BWSS welcomes Dr. Stanton’s systemic review and the clarity it brings to long-standing failures in BC’s response to gender-based violence. The report confirms what survivors, frontline workers, and feminist organizations have known for decades: the legal system continues to fail those experiencing intimate partner violence (IPV) and sexual violence—not because of a lack of law or policy, but because of inconsistent implementation, lack of accountability, and systems not designed with survivors at the centre.
“The system isn’t broken—it was never designed with survivors in mind,” said Angela Marie MacDougall, Executive Director of BWSS. “This report affirms what we see every day: gender-based violence and violence against women are both endemic and epidemic. We cannot prosecute our way out of this crisis. We must redesign safety and justice systems from the ground up—with survivors leading the way.”
Four Core Systemic Failures Identified
Dr. Stanton’s report identifies four central system-wide issues:
- Inconsistent application of laws and policies across B
- Institutional failure to follow through on legal obligations
- Lack of accountability to ensure competent, survivor-focused responses
- Absence of provincial standards to ensure a higher, more equitable level of conduct
BWSS strongly supports the direction and many of the recommendations, particularly those focused on prevention, survivor-centred support, accountability, and structural redesign. BWSS’s #DesignedWithSurvivors campaign is rooted in five interconnected prevention priorities that reflect our longstanding advocacy and policy work: housing, community-led supports, early intervention, trauma-informed risk assessment, and survivor-centred justice. These priorities are essential to a public safety system that protects before harm occurs:
- Safe and stable housing
- Community-led supports
- Early intervention
- Trauma- and violence-informed risk assessment
- Survivor-centred justice
At the same time, as with any broad report, there are areas where our perspectives differ. BWSS continues to hold critical concerns about restorative justice approaches to IPV and sexual violence, particularly where survivor safety, coercion, and systemic power imbalances are not adequately addressed.
“Our focus remains on creating transformative, survivor-defined safety through prevention, community-led support, and structural change—not reconciliation without accountability,” said MacDougall.

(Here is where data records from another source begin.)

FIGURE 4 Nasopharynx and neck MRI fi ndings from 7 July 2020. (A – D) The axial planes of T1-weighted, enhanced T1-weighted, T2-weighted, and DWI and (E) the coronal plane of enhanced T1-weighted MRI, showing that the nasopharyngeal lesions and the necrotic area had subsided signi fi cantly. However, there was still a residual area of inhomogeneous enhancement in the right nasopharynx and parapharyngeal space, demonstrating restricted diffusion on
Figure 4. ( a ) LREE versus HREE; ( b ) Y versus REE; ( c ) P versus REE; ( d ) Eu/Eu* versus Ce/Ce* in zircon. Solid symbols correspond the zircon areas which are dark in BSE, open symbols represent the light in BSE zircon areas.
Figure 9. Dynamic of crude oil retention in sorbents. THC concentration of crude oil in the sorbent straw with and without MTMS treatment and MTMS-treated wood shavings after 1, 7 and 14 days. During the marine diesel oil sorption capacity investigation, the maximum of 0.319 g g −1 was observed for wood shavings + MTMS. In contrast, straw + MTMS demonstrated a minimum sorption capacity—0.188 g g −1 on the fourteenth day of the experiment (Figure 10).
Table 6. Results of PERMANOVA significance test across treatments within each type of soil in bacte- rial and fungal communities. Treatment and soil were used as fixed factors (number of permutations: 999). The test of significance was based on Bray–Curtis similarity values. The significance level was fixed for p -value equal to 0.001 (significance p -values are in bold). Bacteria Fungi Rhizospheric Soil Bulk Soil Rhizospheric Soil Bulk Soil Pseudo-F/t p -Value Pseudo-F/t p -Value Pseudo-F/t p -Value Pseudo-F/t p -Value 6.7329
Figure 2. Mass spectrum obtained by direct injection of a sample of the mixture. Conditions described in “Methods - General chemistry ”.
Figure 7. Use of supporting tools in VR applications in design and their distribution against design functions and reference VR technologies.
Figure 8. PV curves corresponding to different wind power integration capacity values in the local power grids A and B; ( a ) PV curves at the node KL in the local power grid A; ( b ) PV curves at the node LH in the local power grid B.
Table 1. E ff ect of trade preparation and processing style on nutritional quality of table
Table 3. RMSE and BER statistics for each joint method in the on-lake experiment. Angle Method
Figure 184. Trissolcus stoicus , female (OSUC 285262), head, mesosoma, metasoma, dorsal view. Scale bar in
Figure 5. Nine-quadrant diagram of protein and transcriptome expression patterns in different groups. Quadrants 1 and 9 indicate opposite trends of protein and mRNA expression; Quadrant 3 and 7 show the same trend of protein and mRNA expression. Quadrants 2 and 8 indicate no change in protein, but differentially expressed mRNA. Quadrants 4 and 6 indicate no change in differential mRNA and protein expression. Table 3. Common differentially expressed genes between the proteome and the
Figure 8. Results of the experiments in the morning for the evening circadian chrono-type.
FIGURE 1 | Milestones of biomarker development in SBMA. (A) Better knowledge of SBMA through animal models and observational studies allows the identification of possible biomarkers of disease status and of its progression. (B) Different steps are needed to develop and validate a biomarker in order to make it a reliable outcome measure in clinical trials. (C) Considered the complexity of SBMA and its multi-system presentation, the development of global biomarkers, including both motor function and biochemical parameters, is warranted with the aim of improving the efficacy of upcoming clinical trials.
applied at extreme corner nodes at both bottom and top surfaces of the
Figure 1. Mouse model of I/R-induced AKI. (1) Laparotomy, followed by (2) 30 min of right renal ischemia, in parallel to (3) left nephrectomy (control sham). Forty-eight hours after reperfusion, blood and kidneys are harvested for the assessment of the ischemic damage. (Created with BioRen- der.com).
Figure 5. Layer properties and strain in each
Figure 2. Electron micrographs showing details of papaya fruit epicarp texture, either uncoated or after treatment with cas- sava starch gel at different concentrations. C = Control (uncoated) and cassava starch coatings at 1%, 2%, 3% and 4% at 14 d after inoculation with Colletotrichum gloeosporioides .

Endemic. Epidemic. Preventable.
In response to this report, BWSS is also advancing a powerful shift in public safety language:
Gender-based violence is not just widespread. It is endemic—embedded in our institutions—and epidemic—escalating across our communities.
And it is preventable.
BWSS urges the Province of British Columbia to act on this moment and take immediate steps to implement the core recommendations of the report, including:
- Declaring gender-based violence a provincial emergency
- Establishing an independent Gender-Based Violence Commissioner
- Funding long-term, community-based prevention and support services
“Survivors and their communities have been leading the way for decades. This report offers the government a chance to follow their lead,” said MacDougall.